- QUOTED TEXT:

Don’t confuse faith with trust:

Studying each soul attribute individually involves defining its characteristics. This understanding may also lead one to better recognize the experience when it occurs.  Once the basic framework of the soul’s structure is understood, one can then turn to examine how a specific power interacts with other soul powers. How does action affect wisdom? How does my intellectual perspective change when I’m inspired and motivated?

Like organs in the body, each soul power has a specific way of functioning that interacts within the larger system of soul powers. With some emotions –such as love and hate— the movements are clear. Love involves a strong attraction toward something, wherein the soul stretches outward; fear creates the opposite movement—recoiling. But when it comes to certain soul powers/emotions, the borders can become blurred.

A common misconception is that trust is a higher form of faith, or that trust flows from faith automatically. But within Jewish literature, the powers of faith (emunah) and trust (bitchon) are described precisely. While one cannot possess trust without first possessing faith, someone can possess faith, but lack trust. What then is the difference?

- EXTRACTED RECORDS:
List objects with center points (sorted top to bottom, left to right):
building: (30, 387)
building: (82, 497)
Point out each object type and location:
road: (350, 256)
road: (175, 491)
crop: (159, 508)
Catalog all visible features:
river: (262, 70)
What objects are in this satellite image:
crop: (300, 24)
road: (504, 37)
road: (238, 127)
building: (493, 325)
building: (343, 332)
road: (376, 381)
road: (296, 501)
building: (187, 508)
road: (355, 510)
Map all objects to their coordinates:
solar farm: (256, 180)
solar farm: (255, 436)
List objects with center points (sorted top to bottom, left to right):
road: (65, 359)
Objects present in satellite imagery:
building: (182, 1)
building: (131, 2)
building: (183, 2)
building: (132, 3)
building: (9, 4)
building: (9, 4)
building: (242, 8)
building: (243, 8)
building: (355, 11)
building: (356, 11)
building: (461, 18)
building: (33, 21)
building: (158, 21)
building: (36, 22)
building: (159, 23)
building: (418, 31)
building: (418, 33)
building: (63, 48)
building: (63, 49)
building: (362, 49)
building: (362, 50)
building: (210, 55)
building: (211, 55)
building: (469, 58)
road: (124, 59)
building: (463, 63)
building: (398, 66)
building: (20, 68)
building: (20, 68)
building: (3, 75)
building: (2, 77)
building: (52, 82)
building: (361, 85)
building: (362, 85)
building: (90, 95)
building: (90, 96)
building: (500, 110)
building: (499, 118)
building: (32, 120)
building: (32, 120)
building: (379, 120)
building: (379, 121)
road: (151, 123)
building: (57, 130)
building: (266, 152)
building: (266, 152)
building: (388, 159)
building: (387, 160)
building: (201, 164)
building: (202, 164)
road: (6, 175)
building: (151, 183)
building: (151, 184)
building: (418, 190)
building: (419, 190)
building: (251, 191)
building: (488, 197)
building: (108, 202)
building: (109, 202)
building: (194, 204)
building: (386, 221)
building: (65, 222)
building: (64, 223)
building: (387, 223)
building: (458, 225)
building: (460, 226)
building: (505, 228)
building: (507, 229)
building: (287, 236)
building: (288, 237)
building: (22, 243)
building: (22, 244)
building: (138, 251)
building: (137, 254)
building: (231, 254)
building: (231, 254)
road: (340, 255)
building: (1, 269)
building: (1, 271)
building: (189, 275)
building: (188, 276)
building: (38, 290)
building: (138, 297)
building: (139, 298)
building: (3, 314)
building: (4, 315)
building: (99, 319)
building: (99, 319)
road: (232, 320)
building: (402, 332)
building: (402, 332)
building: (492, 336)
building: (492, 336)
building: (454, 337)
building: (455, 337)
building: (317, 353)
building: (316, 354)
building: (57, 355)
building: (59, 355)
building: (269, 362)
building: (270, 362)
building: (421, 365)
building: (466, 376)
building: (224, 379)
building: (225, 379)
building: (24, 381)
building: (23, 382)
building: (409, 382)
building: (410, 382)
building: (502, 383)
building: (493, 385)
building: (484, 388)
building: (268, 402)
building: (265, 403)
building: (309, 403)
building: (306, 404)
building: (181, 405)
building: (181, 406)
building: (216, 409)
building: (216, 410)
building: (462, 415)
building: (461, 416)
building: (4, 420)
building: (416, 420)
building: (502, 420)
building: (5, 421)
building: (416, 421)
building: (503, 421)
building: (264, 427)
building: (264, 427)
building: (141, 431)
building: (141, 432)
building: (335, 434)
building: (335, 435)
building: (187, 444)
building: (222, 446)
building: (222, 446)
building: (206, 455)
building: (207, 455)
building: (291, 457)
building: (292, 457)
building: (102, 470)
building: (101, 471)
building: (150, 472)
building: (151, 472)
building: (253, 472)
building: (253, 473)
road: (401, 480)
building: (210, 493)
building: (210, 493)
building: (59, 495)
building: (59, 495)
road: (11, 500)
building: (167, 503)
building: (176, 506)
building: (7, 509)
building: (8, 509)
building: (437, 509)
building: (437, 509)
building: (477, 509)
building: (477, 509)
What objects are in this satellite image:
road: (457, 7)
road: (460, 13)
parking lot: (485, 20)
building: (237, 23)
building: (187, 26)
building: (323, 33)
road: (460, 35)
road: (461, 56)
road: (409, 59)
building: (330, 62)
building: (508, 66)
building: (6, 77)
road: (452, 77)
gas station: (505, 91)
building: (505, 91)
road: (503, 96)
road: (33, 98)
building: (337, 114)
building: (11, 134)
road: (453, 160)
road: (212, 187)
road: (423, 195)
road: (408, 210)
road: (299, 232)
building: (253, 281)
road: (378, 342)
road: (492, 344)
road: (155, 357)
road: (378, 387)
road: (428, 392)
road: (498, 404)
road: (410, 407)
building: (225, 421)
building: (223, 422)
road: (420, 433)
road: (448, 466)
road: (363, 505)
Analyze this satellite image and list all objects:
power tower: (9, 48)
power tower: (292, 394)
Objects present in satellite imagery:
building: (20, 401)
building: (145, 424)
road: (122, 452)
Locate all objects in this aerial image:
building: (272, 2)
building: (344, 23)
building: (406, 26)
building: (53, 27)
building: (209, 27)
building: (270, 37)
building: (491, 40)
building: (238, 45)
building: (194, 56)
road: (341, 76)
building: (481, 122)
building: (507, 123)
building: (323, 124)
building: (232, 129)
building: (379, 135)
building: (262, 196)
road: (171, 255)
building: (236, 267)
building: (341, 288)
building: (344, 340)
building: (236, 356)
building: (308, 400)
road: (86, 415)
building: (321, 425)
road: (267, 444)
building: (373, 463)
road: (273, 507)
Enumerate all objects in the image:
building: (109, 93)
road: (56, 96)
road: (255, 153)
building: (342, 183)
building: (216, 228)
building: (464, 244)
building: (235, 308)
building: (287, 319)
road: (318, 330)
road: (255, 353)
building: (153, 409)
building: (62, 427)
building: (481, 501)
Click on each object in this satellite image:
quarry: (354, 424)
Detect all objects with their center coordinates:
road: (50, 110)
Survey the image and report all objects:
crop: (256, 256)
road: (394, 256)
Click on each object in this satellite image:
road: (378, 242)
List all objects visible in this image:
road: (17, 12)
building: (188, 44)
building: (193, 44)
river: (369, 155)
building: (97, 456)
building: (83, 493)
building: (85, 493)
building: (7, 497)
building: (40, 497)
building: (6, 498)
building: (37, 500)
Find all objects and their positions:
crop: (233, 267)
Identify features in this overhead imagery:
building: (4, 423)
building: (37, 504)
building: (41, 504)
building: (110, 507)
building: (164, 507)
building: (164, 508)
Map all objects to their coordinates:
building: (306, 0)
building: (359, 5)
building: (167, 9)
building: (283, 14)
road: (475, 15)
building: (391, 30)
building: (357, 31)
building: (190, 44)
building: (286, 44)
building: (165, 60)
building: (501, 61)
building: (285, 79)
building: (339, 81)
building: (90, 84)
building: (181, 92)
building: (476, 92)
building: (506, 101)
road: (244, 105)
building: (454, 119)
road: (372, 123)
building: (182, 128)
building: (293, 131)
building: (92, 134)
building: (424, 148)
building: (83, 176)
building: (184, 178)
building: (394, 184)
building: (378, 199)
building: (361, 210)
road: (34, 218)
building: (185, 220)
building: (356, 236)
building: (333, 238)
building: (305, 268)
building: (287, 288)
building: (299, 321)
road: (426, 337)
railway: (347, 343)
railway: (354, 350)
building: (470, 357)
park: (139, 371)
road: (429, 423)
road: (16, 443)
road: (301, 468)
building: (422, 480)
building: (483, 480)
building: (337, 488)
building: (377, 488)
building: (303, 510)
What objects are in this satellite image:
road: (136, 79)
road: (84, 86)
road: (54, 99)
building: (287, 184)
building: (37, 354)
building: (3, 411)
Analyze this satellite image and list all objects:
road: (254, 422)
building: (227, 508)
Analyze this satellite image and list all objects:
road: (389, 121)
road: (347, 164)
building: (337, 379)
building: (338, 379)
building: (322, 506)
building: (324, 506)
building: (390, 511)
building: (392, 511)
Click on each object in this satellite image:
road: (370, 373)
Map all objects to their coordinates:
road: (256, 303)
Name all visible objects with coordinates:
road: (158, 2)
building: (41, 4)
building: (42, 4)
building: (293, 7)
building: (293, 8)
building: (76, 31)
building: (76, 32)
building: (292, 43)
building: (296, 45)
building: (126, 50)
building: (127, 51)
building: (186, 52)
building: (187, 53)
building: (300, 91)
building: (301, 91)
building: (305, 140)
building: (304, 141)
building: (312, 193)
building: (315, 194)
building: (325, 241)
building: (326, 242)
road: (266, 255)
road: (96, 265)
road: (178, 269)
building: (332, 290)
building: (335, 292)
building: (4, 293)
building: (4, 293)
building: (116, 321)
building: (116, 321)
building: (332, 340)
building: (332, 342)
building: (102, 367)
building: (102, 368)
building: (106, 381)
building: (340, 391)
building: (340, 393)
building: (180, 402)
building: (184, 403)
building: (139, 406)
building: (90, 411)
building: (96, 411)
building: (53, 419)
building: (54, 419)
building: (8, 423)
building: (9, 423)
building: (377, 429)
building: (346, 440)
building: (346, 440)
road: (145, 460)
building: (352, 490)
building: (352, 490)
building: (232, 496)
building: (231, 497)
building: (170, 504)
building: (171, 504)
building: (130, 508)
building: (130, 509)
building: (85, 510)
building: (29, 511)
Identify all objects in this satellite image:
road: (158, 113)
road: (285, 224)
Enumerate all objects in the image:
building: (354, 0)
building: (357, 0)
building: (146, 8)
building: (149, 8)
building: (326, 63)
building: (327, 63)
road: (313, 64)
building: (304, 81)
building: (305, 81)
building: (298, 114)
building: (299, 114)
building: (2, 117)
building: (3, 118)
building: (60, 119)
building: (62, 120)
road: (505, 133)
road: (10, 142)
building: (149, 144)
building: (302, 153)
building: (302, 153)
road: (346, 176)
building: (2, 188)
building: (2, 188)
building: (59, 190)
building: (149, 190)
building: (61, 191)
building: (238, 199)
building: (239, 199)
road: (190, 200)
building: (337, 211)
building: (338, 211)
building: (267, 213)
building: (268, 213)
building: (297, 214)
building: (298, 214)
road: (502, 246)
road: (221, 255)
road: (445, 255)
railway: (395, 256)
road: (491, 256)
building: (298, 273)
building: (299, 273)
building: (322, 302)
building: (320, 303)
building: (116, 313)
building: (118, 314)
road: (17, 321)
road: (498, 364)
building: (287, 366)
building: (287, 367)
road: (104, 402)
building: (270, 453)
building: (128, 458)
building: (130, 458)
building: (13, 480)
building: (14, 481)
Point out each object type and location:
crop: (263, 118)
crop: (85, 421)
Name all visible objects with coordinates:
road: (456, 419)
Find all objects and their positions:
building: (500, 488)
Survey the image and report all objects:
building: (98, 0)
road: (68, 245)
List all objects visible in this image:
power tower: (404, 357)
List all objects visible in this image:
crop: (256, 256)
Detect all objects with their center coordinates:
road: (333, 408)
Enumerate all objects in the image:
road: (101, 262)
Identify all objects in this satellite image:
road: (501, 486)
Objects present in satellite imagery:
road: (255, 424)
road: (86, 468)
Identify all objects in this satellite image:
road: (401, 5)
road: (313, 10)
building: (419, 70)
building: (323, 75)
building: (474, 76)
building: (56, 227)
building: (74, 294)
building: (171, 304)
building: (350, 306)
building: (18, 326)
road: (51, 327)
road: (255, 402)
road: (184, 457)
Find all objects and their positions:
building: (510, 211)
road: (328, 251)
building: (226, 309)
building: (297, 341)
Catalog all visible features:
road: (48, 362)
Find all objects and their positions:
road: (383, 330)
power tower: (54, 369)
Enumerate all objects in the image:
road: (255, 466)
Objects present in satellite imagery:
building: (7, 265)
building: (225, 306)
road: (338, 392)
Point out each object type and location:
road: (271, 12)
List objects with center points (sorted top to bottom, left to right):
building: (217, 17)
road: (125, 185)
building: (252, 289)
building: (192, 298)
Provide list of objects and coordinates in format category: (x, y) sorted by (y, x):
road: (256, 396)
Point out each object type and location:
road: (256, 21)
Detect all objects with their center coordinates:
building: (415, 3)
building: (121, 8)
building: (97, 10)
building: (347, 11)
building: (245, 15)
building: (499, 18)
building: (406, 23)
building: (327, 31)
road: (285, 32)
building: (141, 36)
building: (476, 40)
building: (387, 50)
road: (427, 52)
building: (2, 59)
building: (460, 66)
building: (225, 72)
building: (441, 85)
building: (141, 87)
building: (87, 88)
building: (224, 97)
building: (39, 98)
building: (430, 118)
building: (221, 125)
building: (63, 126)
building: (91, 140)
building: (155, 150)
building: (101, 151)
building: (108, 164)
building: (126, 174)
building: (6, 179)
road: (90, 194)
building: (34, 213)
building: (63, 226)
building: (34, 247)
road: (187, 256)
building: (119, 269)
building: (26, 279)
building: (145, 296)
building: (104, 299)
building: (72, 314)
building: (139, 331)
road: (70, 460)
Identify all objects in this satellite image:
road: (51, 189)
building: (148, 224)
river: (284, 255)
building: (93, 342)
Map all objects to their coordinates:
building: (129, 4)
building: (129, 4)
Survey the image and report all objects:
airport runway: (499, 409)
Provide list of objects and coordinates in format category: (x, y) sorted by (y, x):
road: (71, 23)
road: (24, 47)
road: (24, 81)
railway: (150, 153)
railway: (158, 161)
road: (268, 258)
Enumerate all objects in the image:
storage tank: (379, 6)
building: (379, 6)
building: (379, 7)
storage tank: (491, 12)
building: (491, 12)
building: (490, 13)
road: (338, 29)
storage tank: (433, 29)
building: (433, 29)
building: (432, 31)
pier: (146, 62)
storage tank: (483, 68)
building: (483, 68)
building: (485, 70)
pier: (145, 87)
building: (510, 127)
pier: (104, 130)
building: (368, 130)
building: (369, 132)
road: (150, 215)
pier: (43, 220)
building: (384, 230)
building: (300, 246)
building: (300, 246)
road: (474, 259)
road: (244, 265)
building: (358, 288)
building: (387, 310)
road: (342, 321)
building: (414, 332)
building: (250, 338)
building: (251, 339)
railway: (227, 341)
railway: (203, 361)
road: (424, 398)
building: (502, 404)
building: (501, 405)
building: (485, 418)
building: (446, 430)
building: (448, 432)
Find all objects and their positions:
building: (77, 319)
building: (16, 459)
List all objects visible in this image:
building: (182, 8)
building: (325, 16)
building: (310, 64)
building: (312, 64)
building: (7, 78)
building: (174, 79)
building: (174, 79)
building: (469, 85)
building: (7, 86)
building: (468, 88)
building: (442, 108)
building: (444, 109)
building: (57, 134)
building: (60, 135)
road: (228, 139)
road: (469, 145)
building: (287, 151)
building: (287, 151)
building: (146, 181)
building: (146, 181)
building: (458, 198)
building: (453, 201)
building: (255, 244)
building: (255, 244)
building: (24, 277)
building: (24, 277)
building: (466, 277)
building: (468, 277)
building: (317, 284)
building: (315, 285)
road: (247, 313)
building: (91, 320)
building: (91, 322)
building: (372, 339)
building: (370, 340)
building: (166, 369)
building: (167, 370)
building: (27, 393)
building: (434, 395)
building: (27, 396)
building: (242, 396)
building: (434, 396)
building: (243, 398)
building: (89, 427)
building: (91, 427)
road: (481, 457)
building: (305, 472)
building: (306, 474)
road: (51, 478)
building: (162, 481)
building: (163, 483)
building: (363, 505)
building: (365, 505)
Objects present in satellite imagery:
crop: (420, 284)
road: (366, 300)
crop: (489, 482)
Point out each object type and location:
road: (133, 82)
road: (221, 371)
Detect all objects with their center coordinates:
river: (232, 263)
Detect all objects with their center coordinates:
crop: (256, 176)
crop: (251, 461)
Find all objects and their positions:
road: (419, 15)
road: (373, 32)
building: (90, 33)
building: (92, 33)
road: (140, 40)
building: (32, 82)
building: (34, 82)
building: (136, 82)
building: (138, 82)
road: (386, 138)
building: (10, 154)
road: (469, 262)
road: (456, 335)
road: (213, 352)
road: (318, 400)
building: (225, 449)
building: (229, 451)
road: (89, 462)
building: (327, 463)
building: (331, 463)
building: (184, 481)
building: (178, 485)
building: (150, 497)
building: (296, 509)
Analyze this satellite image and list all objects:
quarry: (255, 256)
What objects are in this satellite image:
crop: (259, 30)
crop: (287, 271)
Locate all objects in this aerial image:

- WHAT IS BEING ASKED:
Answer these about the text on faith and trust:
1. What does studying each soul attribute individually involve?
2. What movement does fear create?
3. What Hebrew word does the text give for trust?

- SOLUTION TO THIS PROBLEM:
1. Defining its characteristics.
2. Recoiling.
3. Bitchon.